McNulta v. Bank, supra, was a suit by McHulta, who was president of the bank, to recover a sum of money voted to him by the bank directors, for the performance by him of duties not appertaining to the office of president, and which sum was a bonus in addition to his salary as president. It was held that the resolution on which the plaintiff relied for recovery was illegal, and that there could be no recovery.

*536In Bishop v. Am. P. Co., supra, the action was replevin, and the plaintiff became possessed of the goods replevied by means of an illegal contract. '

In Thomas v. Railroad Co., supra, the plaintiff relied on an illegal contract for a recovery.

In the present case appellee does not seek enforcement of the contract. On the. contrary it seeks to prevent its enforcement by appellant. The doctrine of pari delieto is not applicable in such a case as the present. Evans v. Funk, 38 Ill. App. 441, 462.

Whether appellee has paid anything to appellant under the sublease does not appear, but it does appear that appellee has refused and will refuse to pay the rent or royalty which, by the terms of the sublease fell due August 20, 1900, and therefore the agreement is, as to such rent and royalty, executory.

An illegal agreement having been partially executed, a court of equity will grant relief by injunction restraining enforcement of the unexecuted part of the agreement. McCutcheon v. Meerz Capsule Co., 19 Ct. Ct. App. 108; Spring Co. v. Knowlton, 103 U. S. 49.

The court in McNulta v.
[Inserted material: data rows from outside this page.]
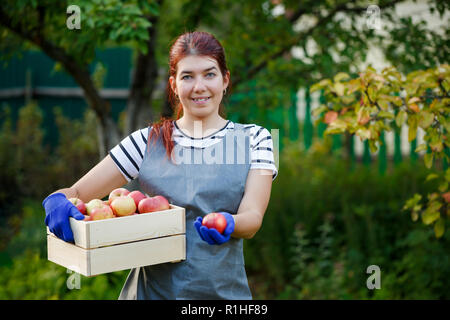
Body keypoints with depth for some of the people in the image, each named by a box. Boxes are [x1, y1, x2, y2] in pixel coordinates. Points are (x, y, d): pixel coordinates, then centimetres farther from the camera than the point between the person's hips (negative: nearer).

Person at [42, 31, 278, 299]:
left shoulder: (254, 139, 2)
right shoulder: (148, 142, 2)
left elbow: (253, 218, -9)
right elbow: (77, 193, 1)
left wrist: (229, 224, -31)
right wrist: (58, 201, -22)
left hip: (223, 289, 0)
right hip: (154, 289, 1)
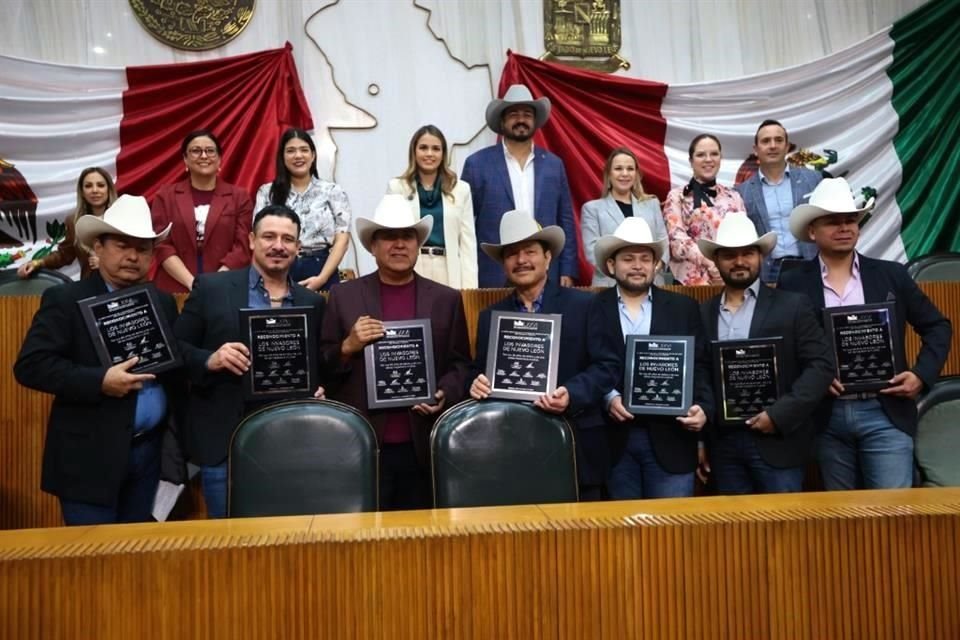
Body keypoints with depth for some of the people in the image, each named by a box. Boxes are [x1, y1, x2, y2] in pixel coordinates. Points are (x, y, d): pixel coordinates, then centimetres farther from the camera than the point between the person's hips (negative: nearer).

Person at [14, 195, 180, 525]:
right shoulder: (65, 299, -7)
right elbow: (30, 366, -14)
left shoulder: (163, 302, 9)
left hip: (149, 449, 5)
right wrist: (99, 381, -23)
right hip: (90, 455, -5)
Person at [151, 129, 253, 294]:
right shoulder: (165, 197, 9)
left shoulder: (239, 197, 6)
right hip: (175, 290, 1)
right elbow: (162, 246, 1)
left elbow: (243, 248, -1)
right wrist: (192, 283, -12)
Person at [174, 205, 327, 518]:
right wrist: (210, 360, -18)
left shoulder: (312, 302, 8)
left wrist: (318, 390, -6)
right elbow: (175, 349, 0)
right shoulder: (211, 287, 0)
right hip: (225, 439, -2)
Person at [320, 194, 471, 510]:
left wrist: (444, 395, -9)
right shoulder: (343, 296, 5)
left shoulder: (447, 299, 8)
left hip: (424, 448, 1)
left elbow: (461, 364, 9)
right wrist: (348, 346, -13)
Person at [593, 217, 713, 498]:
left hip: (671, 436, 1)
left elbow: (700, 367, 5)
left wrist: (702, 407, -11)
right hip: (613, 438, -1)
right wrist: (608, 398, -16)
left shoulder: (684, 308, 9)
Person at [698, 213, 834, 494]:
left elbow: (821, 365, -5)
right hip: (722, 443, 3)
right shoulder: (703, 313, 9)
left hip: (777, 440, -3)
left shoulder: (792, 306, 1)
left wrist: (780, 415, -14)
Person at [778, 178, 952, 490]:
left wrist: (922, 374, -3)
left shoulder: (891, 275, 5)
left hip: (885, 414, 0)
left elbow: (937, 327, 10)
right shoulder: (793, 284, 0)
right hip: (827, 418, 0)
Corn Belt Bank, supra, recognize the distinction as to remedy between an executed and executory illegal agreement, saying:

“ But while the rule is that the executed dealings of a corporation under such a contract will be allowed to stand, yet the rule is otherwise when the contract ultra vires remains executory. (Thomas v. Railroad Co., 11 Otto, 71; Kadish v. Garden City, etc., Building Ass’n, supra) In the latter case courts will oftentimes interfere to prevent- its enforcement.” 164 Ill. 451.

Appellant’s counsel object that the bill is defective in not alleging insolvency of appellant. It is averred that if appellant shall enter upon and take possession of appellee’s premises, the result will be irreparable injury to appellee. In such case an allegation of appellant’s insolvency is not necessary. Edwards v. Haeger, 180 Ill. 99, 108; Village of Itasca v. Schroeder, 182 Ill. 192.

But it is urged that the allegation of irreparable injury *537is too general. This contention can not be sustained. It is averred that appellee has built up and carries on at its premises a large, valuable and profitable business, and has a large number of customers in Cook county and the territory adjacent thereto, and that if appellant should enter upon and take possession of its premises, it would be unable to supply its customers with brick, and its trade, built up at great expense, would be destroyed and its customers lost, etc. The averment of loss of trade is a sufficiently specific averment of irreparable injury to support an injunction. 2 Story’s Eq. Juris., Sec. 926; Gilbert v. Mickle, 4 Sandf. Ch. 357; Parker v. Manfg. Co., 2 Black, 546, 551, and cases cited; Cicero Lumber Co. v. Town of Cicero, 176 Ill. 9.

Appellee’s counsel urges that the leasing and subleasing between appellant and appellee, and the other owners of brick yards, was ultra vires as to appellant, but we do not find it necessary to pass on that question on this appeal, as, if the leasing and subleasing were for the purpose and with the effect averred in the bill, this is sufficient to sustain the' injunction.

TheArder appealed from will be affirmed.